Playbook8 min6 pages

Production agent design

How to design agents that ship — guardrails, escalation, observability.

Most teams stall agents at the demo stage because they design for the happy path and figure out exceptions later. We design exception-first. This is the playbook we use on every agent engagement.

1. Define the action surface first

Before writing prompts, list every action the agent can take. Most teams skip this and inherit a sprawling tool list as it grows. Bad outcome.

Build the list collaboratively with the human currently doing the workflow. They'll surface actions you'd miss — and reject ones you'd over-include.

Each action is a verb-object pair: 'create-ticket', 'lookup-account', 'send-email'
Each has an explicit input schema and a clear failure mode
Each is tagged as read / write / external — controls authorization later

2. Wrap every write action in approval

v1 agents don't take write actions autonomously. They draft, request approval, then execute. Period.

Approval can be inline (chat confirmation), routed to a queue, or auto-approved against a policy — but it's explicit. The agent's success metric is the approve-rate, not the auto-execute count.

3. Build the escalation path before the happy path

Every agent has a 'I don't know — route to a human' branch. Building that first forces clarity on what the agent should refuse, what counts as ambiguous, and where humans queue up.

Confidence thresholds matter. We tune them after seeing the first 100 production conversations, not before.

4. Observability is non-optional

Every prompt, retrieval, tool call, and output gets logged with reasoning. We use Langfuse by default. You don't need fancy dashboards — you need replayable traces when something goes sideways.

Weekly review cadence with the operations owner. We've never run an agent without one and we've never plan to.

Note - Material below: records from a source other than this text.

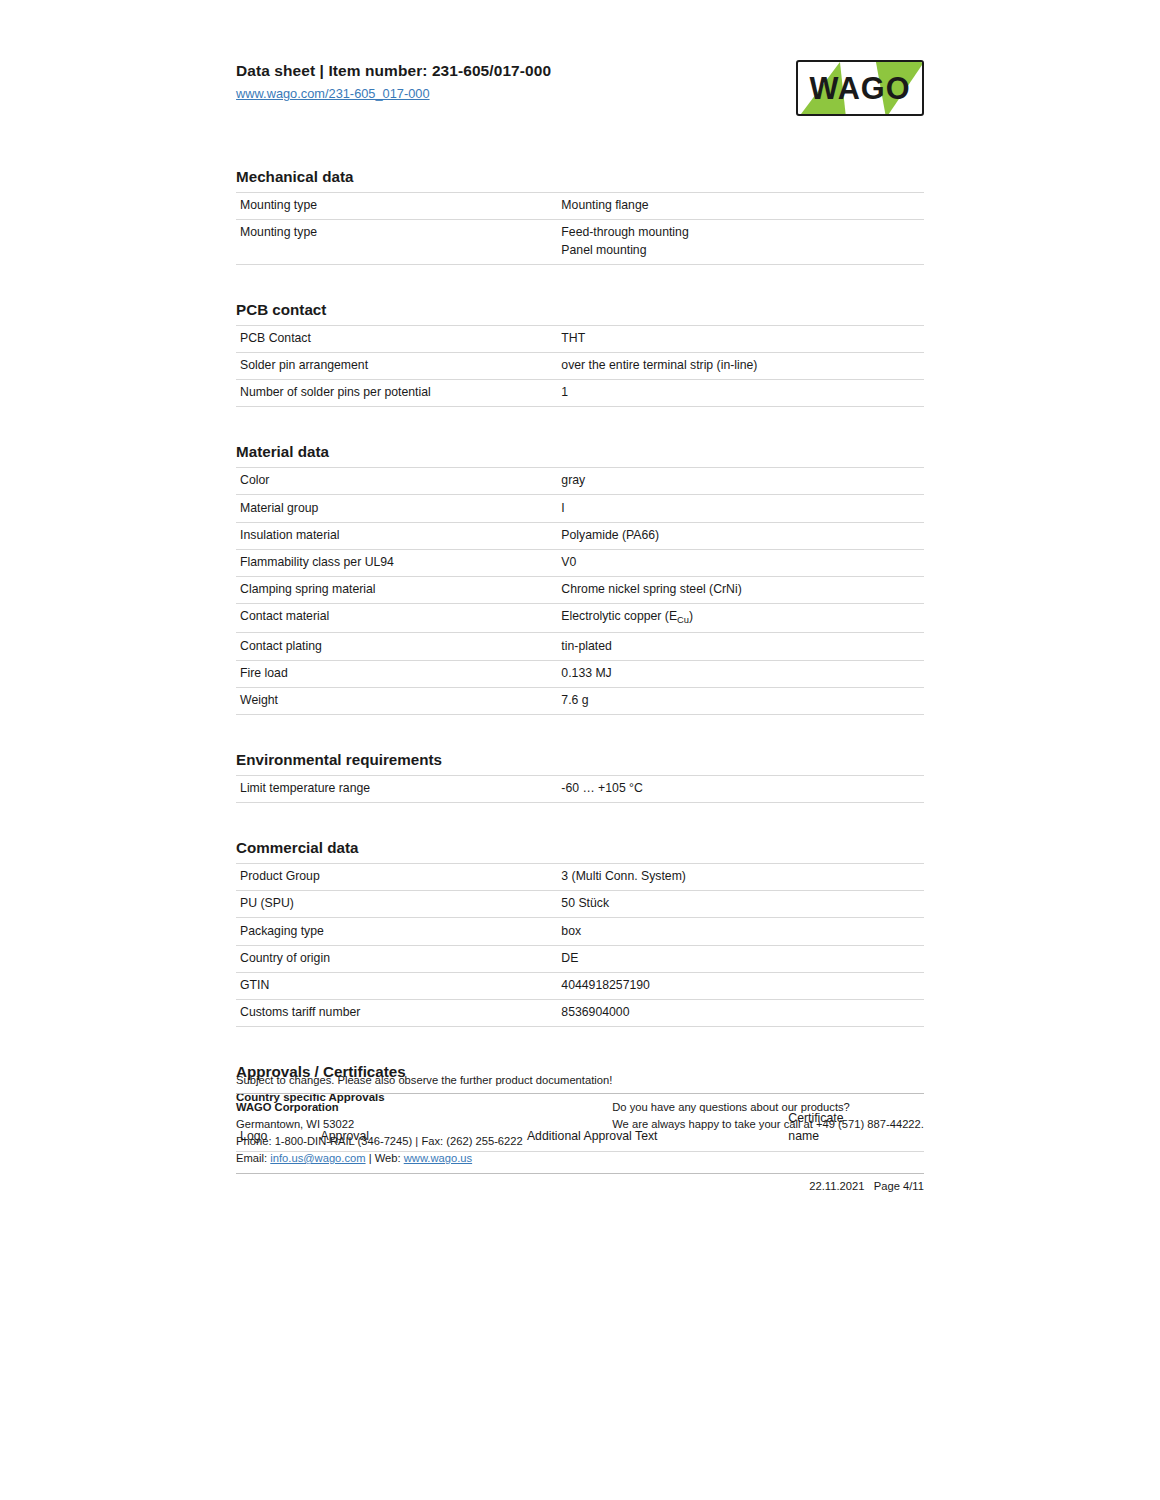Data sheet | Item number: 231-605/017-000
www.wago.com/231-605_017-000
WAGO
Mechanical data
| Mounting type | Mounting flange |
| Mounting type | Feed-through mounting Panel mounting |
PCB contact
| PCB Contact | THT |
| Solder pin arrangement | over the entire terminal strip (in-line) |
| Number of solder pins per potential | 1 |
Material data
| Color | gray |
| Material group | I |
| Insulation material | Polyamide (PA66) |
| Flammability class per UL94 | V0 |
| Clamping spring material | Chrome nickel spring steel (CrNi) |
| Contact material | Electrolytic copper (E Cu ) |
| Contact plating | tin-plated |
| Fire load | 0.133 MJ |
| Weight | 7.6 g |
Environmental requirements
| Limit temperature range | -60 … +105 °C |
Commercial data
| Product Group | 3 (Multi Conn. System) |
| PU (SPU) | 50 Stück |
| Packaging type | box |
| Country of origin | DE |
| GTIN | 4044918257190 |
| Customs tariff number | 8536904000 |
Approvals / Certificates
Country specific Approvals
| Logo | Approval | Additional Approval Text | Certificate name |
| --- | --- | --- | --- |
Subject to changes. Please also observe the further product documentation!
WAGO Corporation
Germantown, WI 53022
Phone: 1-800-DIN-RAIL (346-7245) | Fax: (262) 255-6222
Email: info.us@wago.com | Web: www.wago.us
Do you have any questions about our products?
We are always happy to take your call at +49 (571) 887-44222.
22.11.2021 Page 4/11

5. Eval before launch, eval after launch

20+ test cases in the eval suite from week one. Replay against every prompt change. We don't ship prompt edits without a green eval.

After launch, the eval suite grows weekly with cases from production we want to never fail again.

Common failure mode

Teams build a generic 'AI assistant' that does too many things. Specialized > general for v1. One workflow, done well.

Common skip

Building agents without observability. You'll regret it the first time something breaks at 11pm on Saturday.